We study GCS-TSP, a new variant of the Traveling Salesman Problem (TSP) defined over a Graph of Convex Sets (GCS) -- a powerful representation for trajectory planning that decomposes the configuration space into convex regions connected by a sparse graph. In this setting, edge costs are not fixed but depend on the specific trajectory selected through each convex region, making classical TSP methods inapplicable. We introduce GHOST, a hierarchical framework that optimally solves the GCS-TSP by combining combinatorial tour search with convex trajectory optimization. GHOST systematically explores tours on a complete graph induced by the GCS, using a novel abstract-path-unfolding algorithm to compute admissible lower bounds that guide best-first search at both the high level (over tours) and the low level (over feasible GCS paths realizing the tour). These bounds provide strong pruning power, enabling efficient search while avoiding unnecessary convex optimization calls. We prove that GHOST guarantees optimality and present a bounded-suboptimal variant for time-critical scenarios. Experiments show that GHOST is orders-of-magnitude faster than unified mixed-integer convex programming baselines for simple cases and uniquely handles complex trajectory planning problems involving high-order continuity constraints and an incomplete GCS.
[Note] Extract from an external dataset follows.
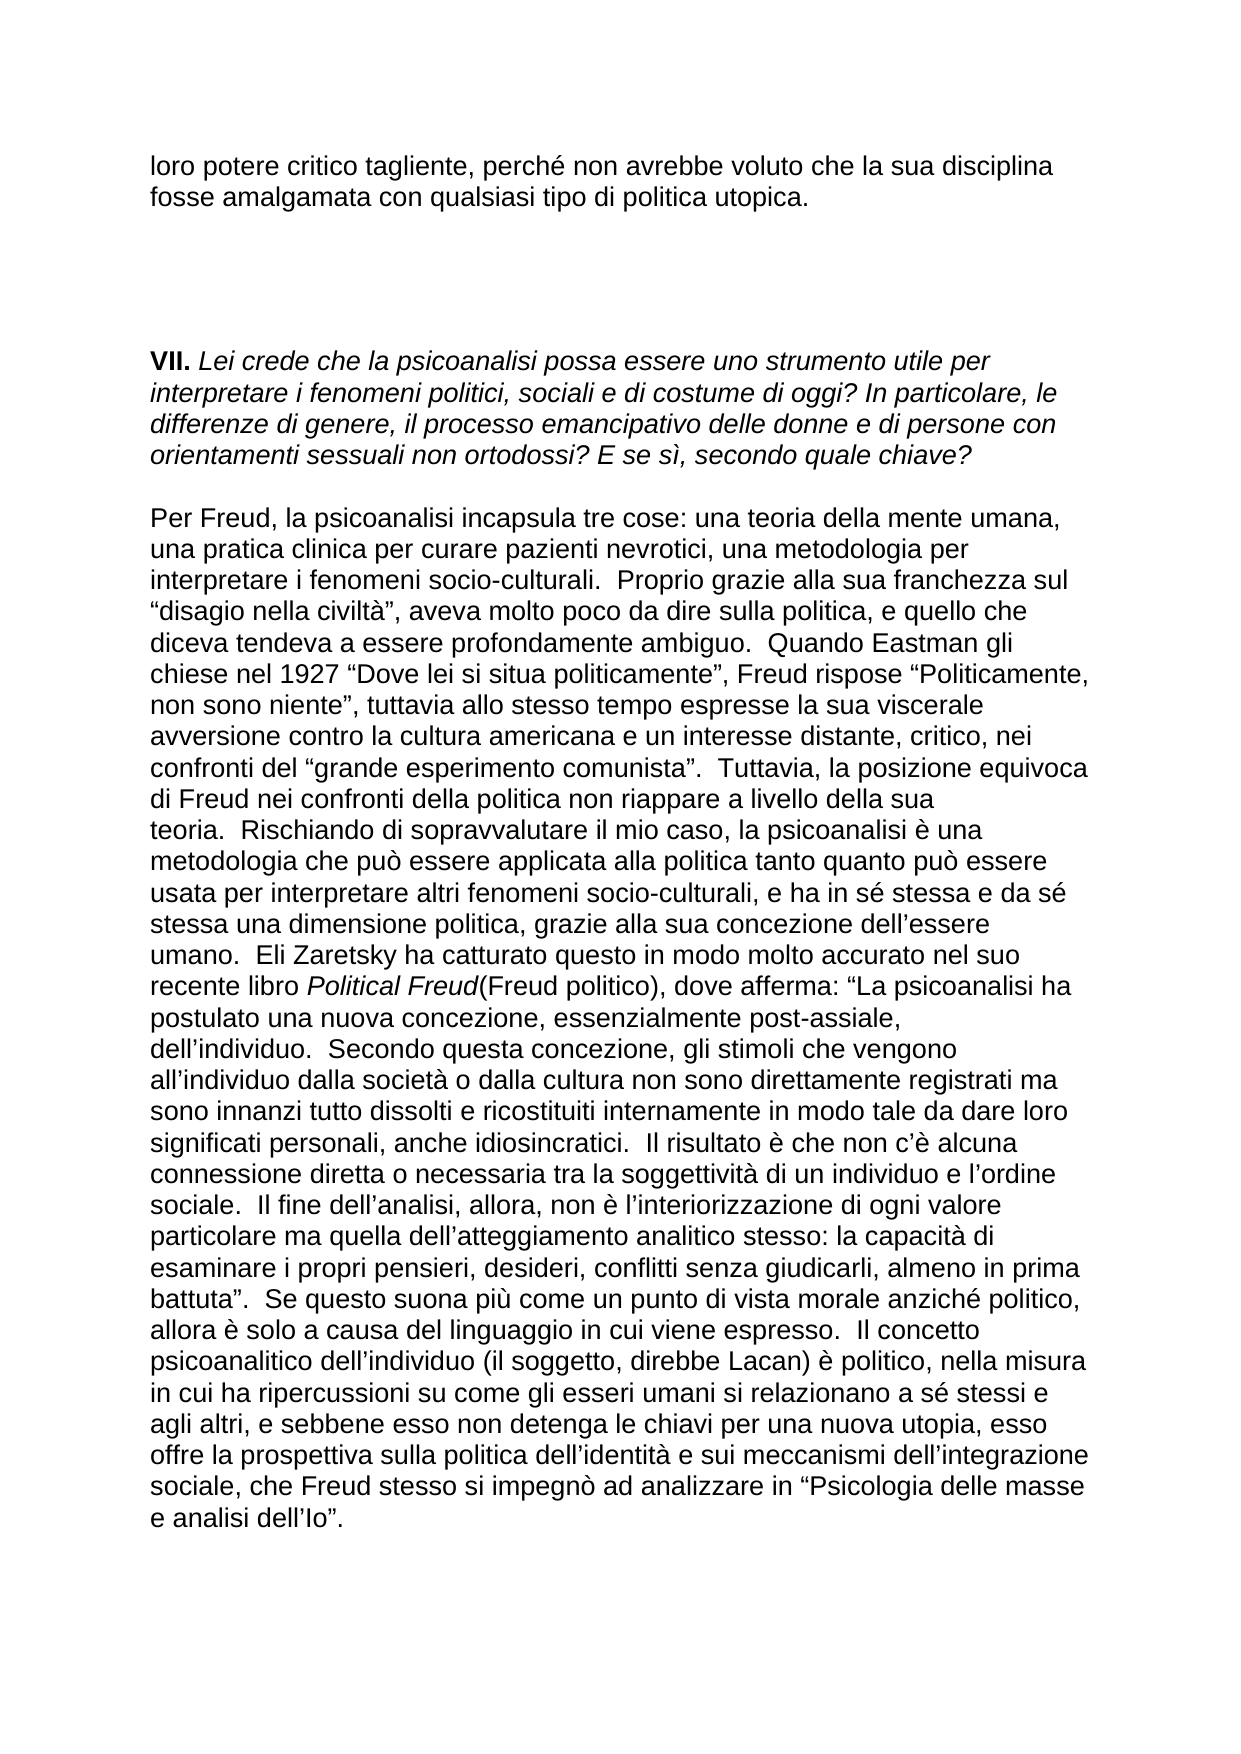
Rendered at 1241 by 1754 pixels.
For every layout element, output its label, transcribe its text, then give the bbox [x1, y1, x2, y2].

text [150, 150, 1090, 212]
text Per Freud, la psicoanalisi incapsula tre cose: una teoria della mente umana, una pratica clinica per curare pazienti nevrotici, una metodologia per interpretare i fenomeni socio-culturali. Proprio grazie alla sua franchezza sul “disagio nella civiltà”, aveva molto poco da dire sulla politica, e quello che diceva tendeva a essere profondamente ambiguo. Quando Eastman gli chiese nel 1927 “Dove lei si situa politicamente”, Freud rispose “Politicamente, non sono niente”, tuttavia allo stesso tempo espresse la sua viscerale avversione contro la cultura americana e un interesse distante, critico, nei confronti del “grande esperimento comunista”. Tuttavia, la posizione equivoca di Freud nei confronti della politica non riappare a livello della sua teoria. Rischiando di sopravvalutare il mio caso, la psicoanalisi è una metodologia che può essere applicata alla politica tanto quanto può essere usata per interpretare altri fenomeni socio-culturali, e ha in sé stessa e da sé stessa una dimensione politica, grazie alla sua concezione dell’essere umano. Eli Zaretsky ha catturato questo in modo molto accurato nel suo recente libro Political Freud(Freud politico), dove afferma: “La psicoanalisi ha postulato una nuova concezione, essenzialmente post-assiale, dell’individuo. Secondo questa concezione, gli stimoli che vengono all’individuo dalla società o dalla cultura non sono direttamente registrati ma sono innanzi tutto dissolti e ricostituiti internamente in modo tale da dare loro significati personali, anche idiosincratici. Il risultato è che non c’è alcuna connessione diretta o necessaria tra la soggettività di un individuo e l’ordine sociale. Il fine dell’analisi, allora, non è l’interiorizzazione di ogni valore particolare ma quella dell’atteggiamento analitico stesso: la capacità di esaminare i propri pensieri, desideri, conflitti senza giudicarli, almeno in prima battuta”. Se questo suona più come un punto di vista morale anziché politico, allora è solo a causa del linguaggio in cui viene espresso. Il concetto psicoanalitico dell’individuo (il soggetto, direbbe Lacan) è politico, nella misura in cui ha ripercussioni su come gli esseri umani si relazionano a sé stessi e agli altri, e sebbene esso non detenga le chiavi per una nuova utopia, esso offre la prospettiva sulla politica dell’identità e sui meccanismi dell’integrazione sociale, che Freud stesso si impegnò ad analizzare in “Psicologia delle masse e analisi dell’Io”. [150, 502, 1090, 1533]
text VII. Lei crede che la psicoanalisi possa essere uno strumento utile per interpretare i fenomeni politici, sociali e di costume di oggi? In particolare, le differenze di genere, il processo emancipativo delle donne e di persone con orientamenti sessuali non ortodossi? E se sì, secondo quale chiave? [150, 345, 1090, 470]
翻译：本文研究GCS-TSP，这是旅行商问题（TSP）的一种新变体，定义于凸集图（GCS）之上——一种用于轨迹规划的强表示方法，将构型空间分解为通过稀疏图连接的凸区域。在此设定下，边成本并非固定，而是取决于通过每个凸区域所选择的具体轨迹，这使得经典TSP方法不再适用。我们提出了GHOST，一种分层框架，通过结合组合路径搜索与凸轨迹优化，以最优方式求解GCS-TSP。GHOST系统性地探索由GCS导出的完全图上的路径，利用一种新颖的抽象路径展开算法计算可接受下界，这些下界指导着高层（路径层面）和低层（实现路径的可行GCS路径层面）的最佳优先搜索。这些下界提供了强大的剪枝能力，实现了高效搜索，同时避免了不必要的凸优化调用。我们证明了GHOST能够保证最优性，并提出了适用于时间关键场景的有界次优变体。实验表明，对于简单案例，GHOST比统一的混合整数凸规划基线方法快数个数量级，并且独特地处理了涉及高阶连续性约束和不完整GCS的复杂轨迹规划问题。